Dromm admitted that no one knows — and the mayor is not saying — what “permanent” actually means. A roadway that is currently closed for cars between 8 a.m. and 8 p.m. might be turned into a open street that only operates between noon and 5 p.m. in the summer — albeit every summer.

“We don’t know,” Dromm said. “In some of the workshops, I have been surprised to hear DOT not being 100 percent consistent with what we have now, let alone closing it to cars 24-7 forever.”

Dromm said there have been discussions about “permanent changes to the streetscape that would require capital dollars,” and promised to provide such funding if asked.

But the DOT has not asked yet.

Update: At his Tuesday press conference, Mayor de Blasio did not clarify anything.

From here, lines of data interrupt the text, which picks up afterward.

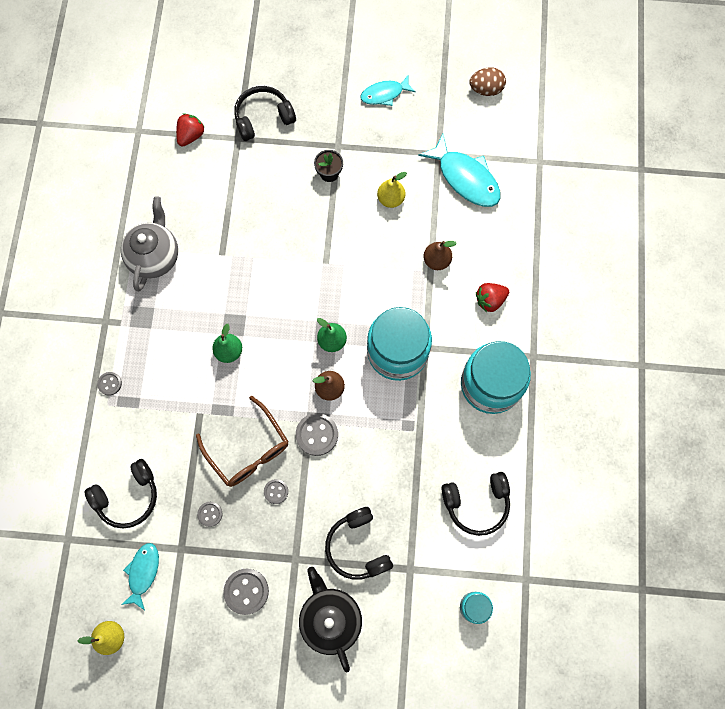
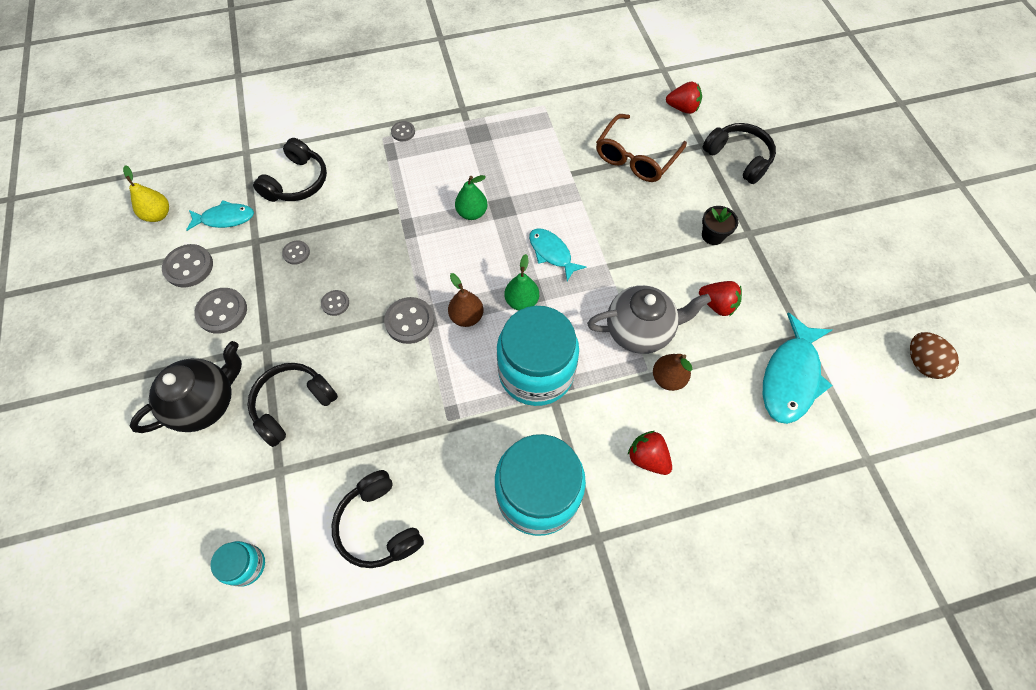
camera: 70 degrees right, 10 degrees down
black headphones [85,459,157,528] -> black headphones turned 105 degrees counterclockwise [253,138,327,202]
grey teapot [121,196,178,291] -> grey teapot moved to [587,285,711,354]
brown glasses [196,396,288,487] -> brown glasses moved to [596,114,687,182]
turquoise fish [361,76,416,106] -> turquoise fish moved to [529,228,586,281]
yellow pear [377,172,407,208] -> red strawberry [699,281,742,316]
none -> grey button [162,244,213,287]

Asked about Brewer’s call for real design solutions, the mayor said this:

Open streets have been extraordinary. Yeah, there are logistics that have to go with it, but it’s an idea that’s really worked. And in the current form, it’s offered a lot of opportunity for people to be outdoors and have a positive experience. but it also offers us some flexibility. But the future of this city is having as much open space as possible. Sometimes it will be done in a temporary way, sometimes it will be done in a permanent way. We should look at all of it. But what we do know is that a lot of changes are happening in the streetscape and that’s for the good. Open streets have worked. Open restaurants have worked. More and more we will be using our space differently. This is a beginning. There’s lots of potential going forward. We are looking at a lot of options. But I will not make news before it’s time, but we are looking at a lot of options.